La Casa de les Punxes (La Casa de los Picos) es una de las obras modernistas más reconocibles en la geografía urbana de Barcelona. Diseñada por el arquitecto Josep Puig i Cadafalch, es un gran castillo de estilo neogótico inspirado en la arquitectura gótica medieval y, de manera específica, en el castillo de Neuschwanstein en Baviera (Alemania). Ocupa una manzana triangular en el distrito del Eixample, y se lo conoce como Casa de les Punxes debido a las seis punxes (o picos) de sus torres.

El matrimonio formado por Bartomeu Terrades y Àngela Brutau, vinculados a la industria textil de Sabadell, legaron en herencia todo su patrimonio a su hijo Bartomeu Terrades i Brutau. Como compensación para sus tres hijas, Ángela, Josepa y Rosa, decidieron renovar y legarles tres casas que poseían en el Eixample, en la manzana que se encuentra entre la Avinguda Diagonal y las calles de Rosselló y Bruc. De la renovación se encargó Josep Puig i Cadafalch, que las unificó con una gran fachada única de ladrillo.

Antigua postal
Antigua postal.

Un castillo imponente

El proyecto, que se completó en 1905, dio como resultado una imponente estructura triangular que se eleva como un gran castillo medieval con cuatro torres, una en cada esquina. La casa posee la apariencia externa de un solo edificio, pero en realidad siguen siendo tres edificios independientes que solo comparten la terraza.
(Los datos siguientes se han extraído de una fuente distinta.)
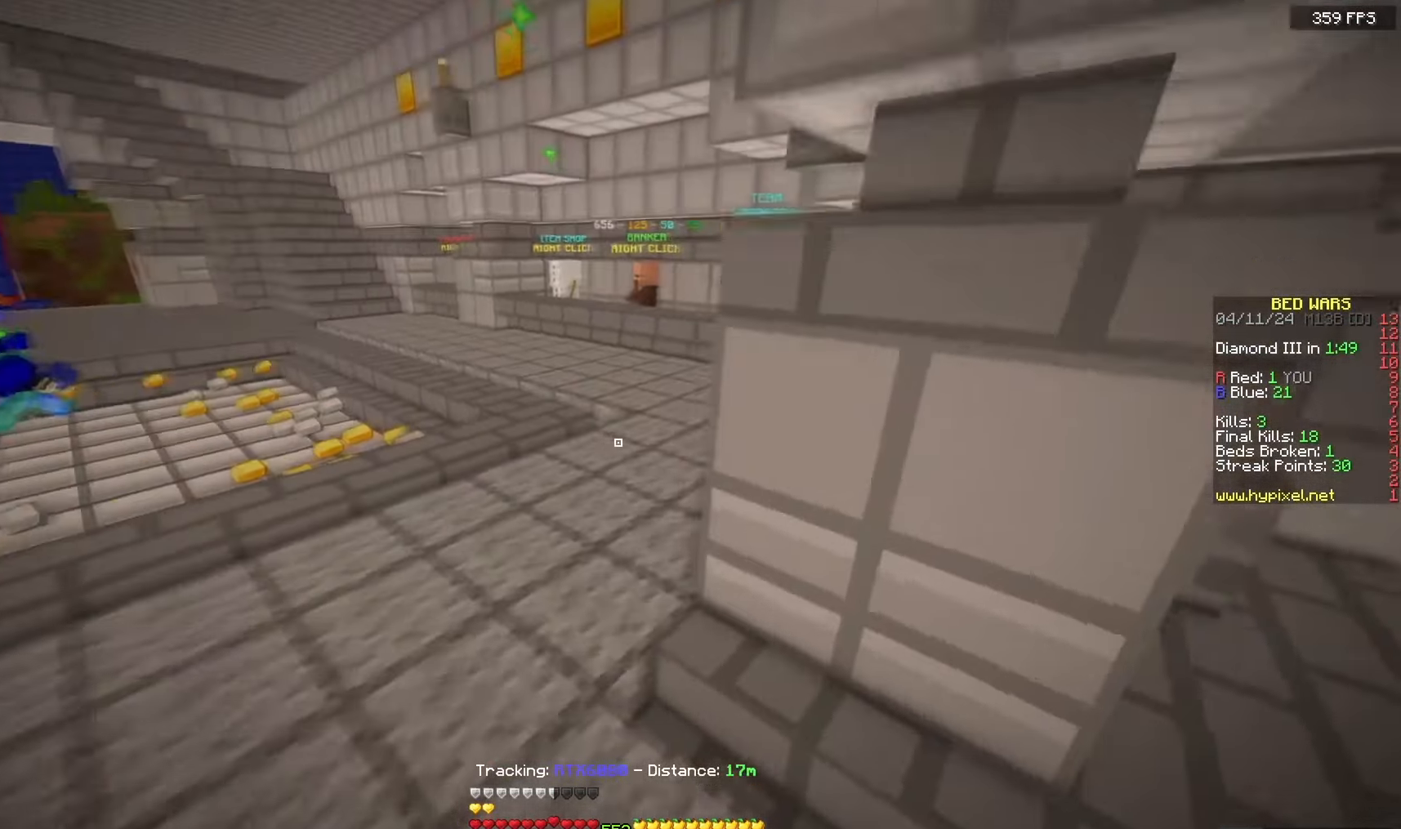
{"keys": ["d", "space", "w"], "mouse": [], "events": [[367, "d", "down"]]}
Su apodo, Casa de les Punxes, proviene de los techos cónicos de las torres, que tienen forma puntiaguda.

La Casa de les Punxes domina desde su manzana la Avinguda Diagonal y destaca entre los edificios construidos durante la Edad de Oro del Modernismo a principios del siglo XX.

Los rosetones exteriores

El exterior impone desde la primera ojeada. Además de las magníficas torres, destaca la fachada de ladrillo decorado con rosetones decorativos. En uno de estos rosetones, típicos de los edificios modernistas de la época, se encuentra la famosa imagen de Sant Jordi con la leyenda escrita que dice: Sant Patró de Catalunya Torneu-nos la llibertat (Santo patrón de Cataluña. Devuélvenos la libertad). Otro ejemplo del nacionalismo que a menudo impregna al modernismo catalán.
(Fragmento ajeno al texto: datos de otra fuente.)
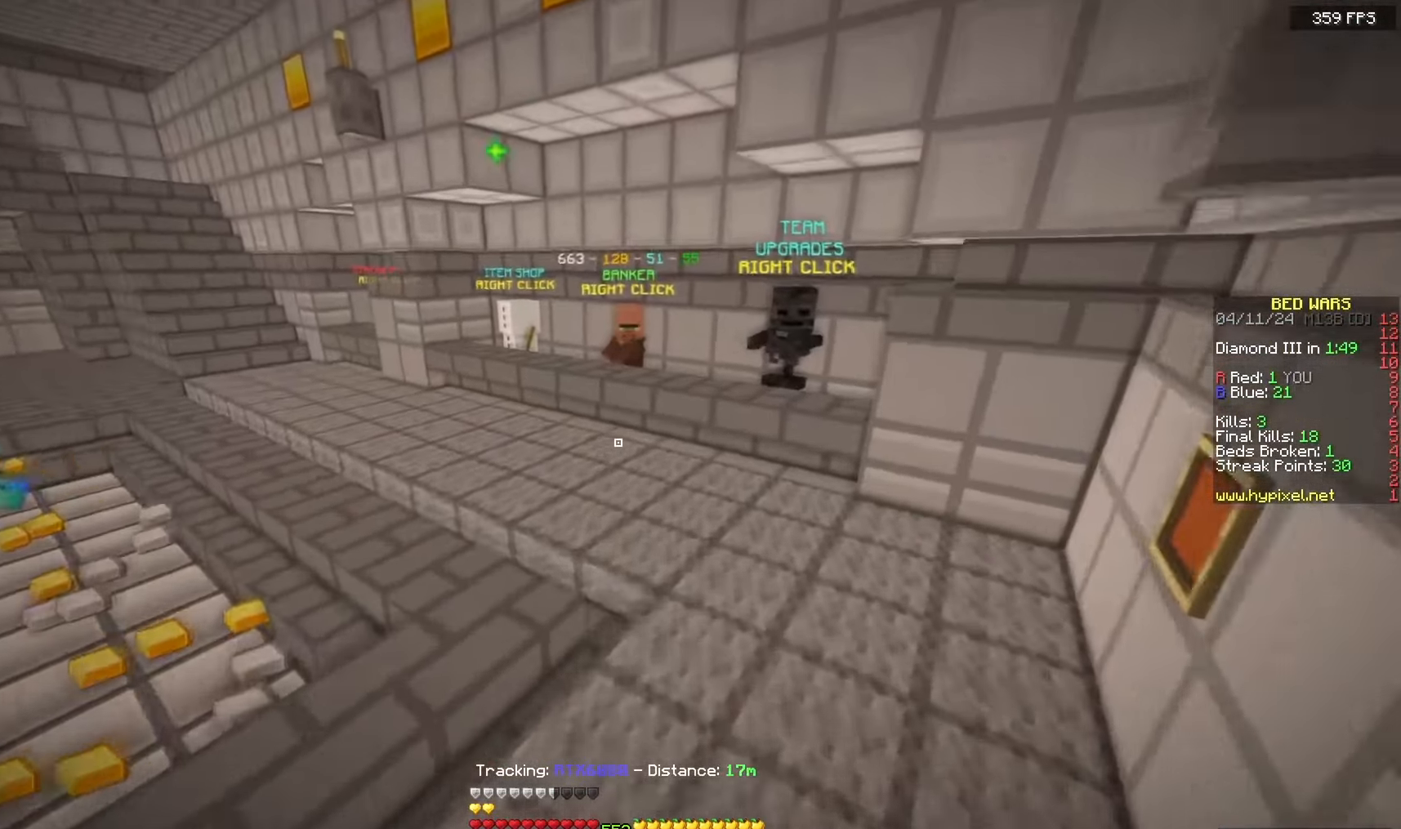
{"keys": ["w"], "mouse": [], "events": [[433, "d", "up"], [483, "space", "up"]]}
En la fachada, en el panel de Sant Jordi, puedes ver la cara de una figura masculina, con ojos redondos, una línea del cabello que se retrae y labios gruesos. Es el arquitecto Josep Puig i Cadafalch.

Simbología a servicio de sus dueñas

La uniformidad exterior parece obvia, pero las características decorativas revelan qué hermana era dueña de cada casa. Uno de los elementos distintivos más hermosos son los paneles cerámicos de la parte superior de la fachada: un ángel para Àngela y rosas para Rosa. Para Josepa, se incluyó el báculo cubierto de flores de San José. También se añadieron otros detalles particulares, como las iniciales de cada una de ellas en sus edificios.

Alzado del edificio en la Avinguda Diagonal, 418 (1903)
Alzado del edificio en la Avinguda Diagonal, 418 (1903).
AMCB. Fondo Ayuntamiento de Barcelona.

Alzado de la fachada en la Avinguda Diagonal, 416-420 (1903)

Alzado de la fachada en la Avinguda Diagonal, 416-420 (1903).
AMCB. Fondo Ayuntamiento de Barcelona.

El ladrillo de la fachada se combina con el hierro forjado de las rejas de los balcones, diseñadas por Manuel Ballarín, los relieves escultóricos de estilo neogótico de Alfons Juyol, y las vidrieras policromadas de Eduard Amigó. Los paneles de cerámica de la parte superior de la fachada hacen referencia a los símbolos patrióticos de Cataluña.

El edificio se restauró por completo en 2003. En 2016 se abrió al público para exhibir uno de los pisos principales y las terrazas, que también sirven como lugar de presentación de pequeños espectáculos.